# Implication Equivalent to Negation of Conjunction with Negative/Formulation 2

## Theorems

$\vdash \paren {p \implies q} \iff \paren {\neg \paren {p \land \neg q} }$

This can be expressed as two separate theorems:

### Forward Implication

$\vdash \left({p \implies q}\right) \implies \left({\neg \left({p \land \neg q}\right)}\right)$

### Reverse Implication

$\vdash \left({\neg \left({p \land \neg q}\right)}\right) \implies \left({p \implies q}\right)$

## Proof 1

By the tableau method of natural deduction:

$\vdash \paren {p \implies q} \iff \paren {\neg \paren {p \land \neg q} }$
Line Pool Formula Rule Depends upon Notes
1 1 $p \implies q$ Assumption (None)
2 2 $p \land \neg q$ Assumption (None)
3 2 $p$ Rule of Simplification: $\land \mathcal E_1$ 2
4 1, 2 $q$ Modus Ponendo Ponens: $\implies \mathcal E$ 1, 3
5 2 $\neg q$ Rule of Simplification: $\land \mathcal E_2$ 2
6 1, 2 $\bot$ Principle of Non-Contradiction: $\neg \mathcal E$ 4, 5
7 1 $\neg \paren {p \land \neg q}$ Proof by Contradiction: $\neg \mathcal I$ 2 – 6 Assumption 2 has been discharged
8 $\paren {p \implies q} \implies \paren {\neg \paren {p \land \neg q} }$ Rule of Implication: $\implies \mathcal I$ 1 – 7 Assumption 1 has been discharged
9 9 $\neg \paren {p \land \neg q}$ Assumption (None)
10 10 $p$ Assumption (None)
11 11 $\neg q$ Assumption (None)
12 10, 11 $p \land \neg q$ Rule of Conjunction: $\land \mathcal I$ 10, 11
13 9, 10, 11 $\bot$ Principle of Non-Contradiction: $\neg \mathcal E$ 12, 9
14 9, 10 $q$ Reductio ad Absurdum 11 – 12 Assumption 11 has been discharged
15 9 $p \implies q$ Rule of Implication: $\implies \mathcal I$ 10 – 14 Assumption 10 has been discharged
16 $\paren {\neg \paren {p \land \neg q} } \implies \paren {p \implies q}$ Rule of Implication: $\implies \mathcal I$ 9 – 15 Assumption 9 has been discharged
17 $\paren {p \implies q} \iff \paren {\neg \paren {p \land \neg q} }$ Biconditional Introduction: $\iff \mathcal I$ 8, 16

$\blacksquare$

## Law of the Excluded Middle

This theorem depends on the Law of the Excluded Middle, by way of Reductio ad Absurdum.

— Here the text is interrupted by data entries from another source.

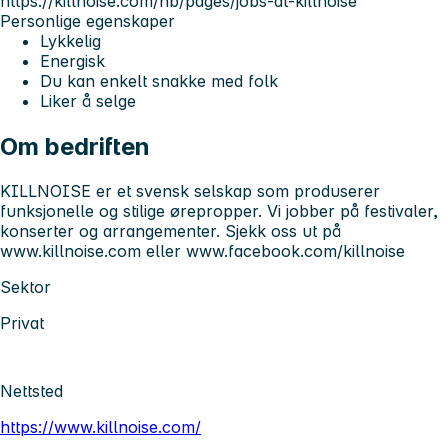
https://killnoise.com/nb/pages/jobs-at-killnoise
Personlige egenskaper
Lykkelig
Energisk
Du kan enkelt snakke med folk
Liker å selge
Om bedriften
KILLNOISE er et svensk selskap som produserer
funksjonelle og stilige ørepropper. Vi jobber på festivaler,
konserter og arrangementer. Sjekk oss ut på
www.killnoise.com eller www.facebook.com/killnoise
Sektor
Privat
Nettsted
https://www.killnoise.com/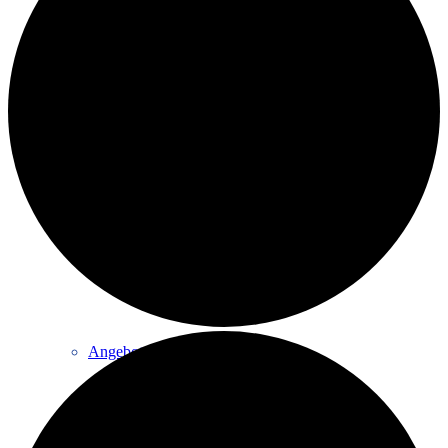
Eltern & Kind
Volleyball
Angebote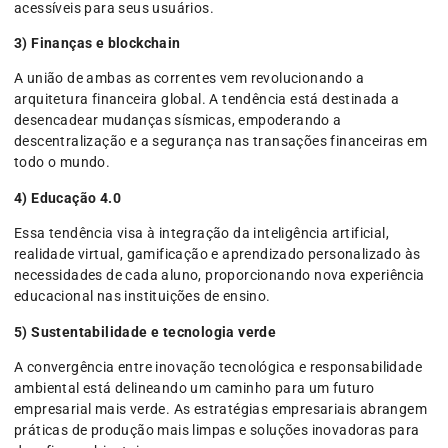
acessíveis para seus usuários.
3) Finanças e blockchain
A união de ambas as correntes vem revolucionando a
arquitetura financeira global. A tendência está destinada a
desencadear mudanças sísmicas, empoderando a
descentralização e a segurança nas transações financeiras em
todo o mundo.
4) Educação 4.0
Essa tendência visa à integração da inteligência artificial,
realidade virtual, gamificação e aprendizado personalizado às
necessidades de cada aluno, proporcionando nova experiência
educacional nas instituições de ensino.
5) Sustentabilidade e tecnologia verde
A convergência entre inovação tecnológica e responsabilidade
ambiental está delineando um caminho para um futuro
empresarial mais verde. As estratégias empresariais abrangem
práticas de produção mais limpas e soluções inovadoras para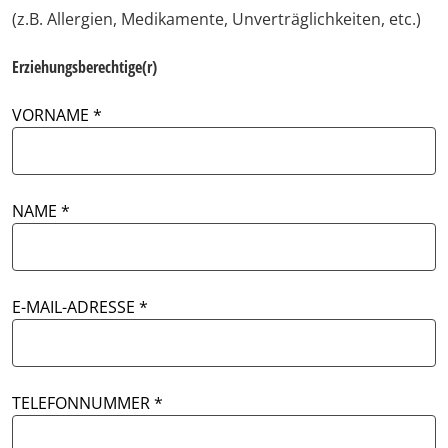
(z.B. Allergien, Medikamente, Unverträglichkeiten, etc.)
Erziehungsberechtige(r)
VORNAME
NAME
E-MAIL-ADRESSE
TELEFONNUMMER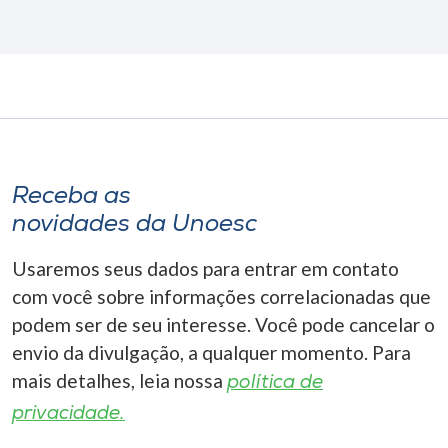
Receba as
novidades da Unoesc
Usaremos seus dados para entrar em contato
com você sobre informações correlacionadas que
podem ser de seu interesse. Você pode cancelar o
envio da divulgação, a qualquer momento. Para
mais detalhes, leia nossa
política de
privacidade.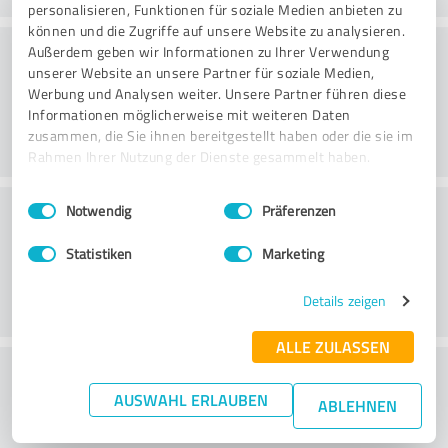
personalisieren, Funktionen für soziale Medien anbieten zu
können und die Zugriffe auf unsere Website zu analysieren.
Konsultointi
Außerdem geben wir Informationen zu Ihrer Verwendung
unserer Website an unsere Partner für soziale Medien,
Werbung und Analysen weiter. Unsere Partner führen diese
Informationen möglicherweise mit weiteren Daten
zusammen, die Sie ihnen bereitgestellt haben oder die sie im
Rahmen Ihrer Nutzung der Dienste gesammelt haben.
Einwilligungsauswahl
Impressum
|
Datenschutzbestimmungen
Asiakaspalvelu
Notwendig
Präferenzen
Statistiken
Marketing
Details zeigen
ALLE ZULASSEN
What do you think of the price to
AUSWAHL ERLAUBEN
performance ratio?
ABLEHNEN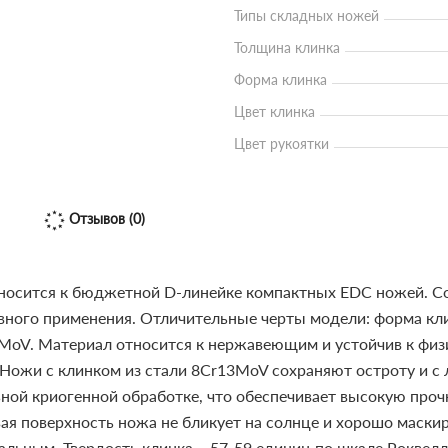
Типы складных ножей
Толщина клинка
Форма клинка
Цвет клинка
Цвет рукоятки
Отзывов (0)
носится к бюджетной D-линейке компактных EDC ножей. Со
ого применения. Отличительные черты модели: форма клинк
3MoV. Материал относится к нержавеющим и устойчив к фи
 Ножи с клинком из стали 8Cr13MoV сохраняют остроту и с 
ьной криогенной обработке, что обеспечивает высокую про
вая поверхность ножа не бликует на солнце и хорошо маск
рсальным. Твердость клинка – 57-59 единиц по шкале Роквел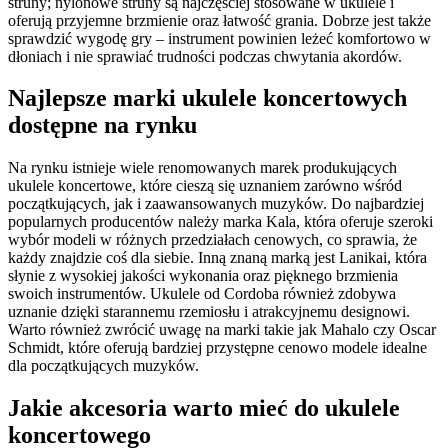
struny; nylonowe struny są najczęściej stosowane w ukulele i
oferują przyjemne brzmienie oraz łatwość grania. Dobrze jest także
sprawdzić wygodę gry – instrument powinien leżeć komfortowo w
dłoniach i nie sprawiać trudności podczas chwytania akordów.
Najlepsze marki ukulele koncertowych
dostępne na rynku
Na rynku istnieje wiele renomowanych marek produkujących
ukulele koncertowe, które cieszą się uznaniem zarówno wśród
początkujących, jak i zaawansowanych muzyków. Do najbardziej
popularnych producentów należy marka Kala, która oferuje szeroki
wybór modeli w różnych przedziałach cenowych, co sprawia, że
każdy znajdzie coś dla siebie. Inną znaną marką jest Lanikai, która
słynie z wysokiej jakości wykonania oraz pięknego brzmienia
swoich instrumentów. Ukulele od Cordoba również zdobywa
uznanie dzięki starannemu rzemiosłu i atrakcyjnemu designowi.
Warto również zwrócić uwagę na marki takie jak Mahalo czy Oscar
Schmidt, które oferują bardziej przystępne cenowo modele idealne
dla początkujących muzyków.
Jakie akcesoria warto mieć do ukulele
koncertowego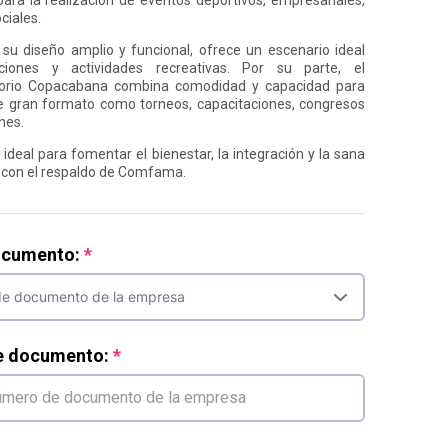
ciales.
n su diseño amplio y funcional, ofrece un escenario ideal
ciones y actividades recreativas. Por su parte, el
torio Copacabana combina comodidad y capacidad para
e gran formato como torneos, capacitaciones, congresos
nes.
ideal para fomentar el bienestar, la integración y la sana
 con el respaldo de Comfama.
ocumento:
e documento:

This is one of the axioms of logic that was determined by Aristotle, and forms part of the backbone of classical (Aristotelian) logic.

However, the intuitionist school rejects the Law of the Excluded Middle as a valid logical axiom. This in turn invalidates this theorem from an intuitionistic perspective.

## Proof by Truth Table

We apply the Method of Truth Tables.

As can be seen by inspection, the truth values under the main connective is true for all boolean interpretations.

$\begin{array}{|ccc|c|ccccc|} \hline (p & \implies & q) & \iff & (\neg & (p & \land & \neg & q)) \\ \hline \F & \T & \F & \T & \T & \F & \F & \T & \F \\ \F & \T & \T & \T & \T & \F & \F & \F & \T \\ \T & \F & \F & \T & \F & \T & \T & \T & \F \\ \T & \T & \T & \T & \T & \T & \F & \F & \T \\ \hline \end{array}$

$\blacksquare$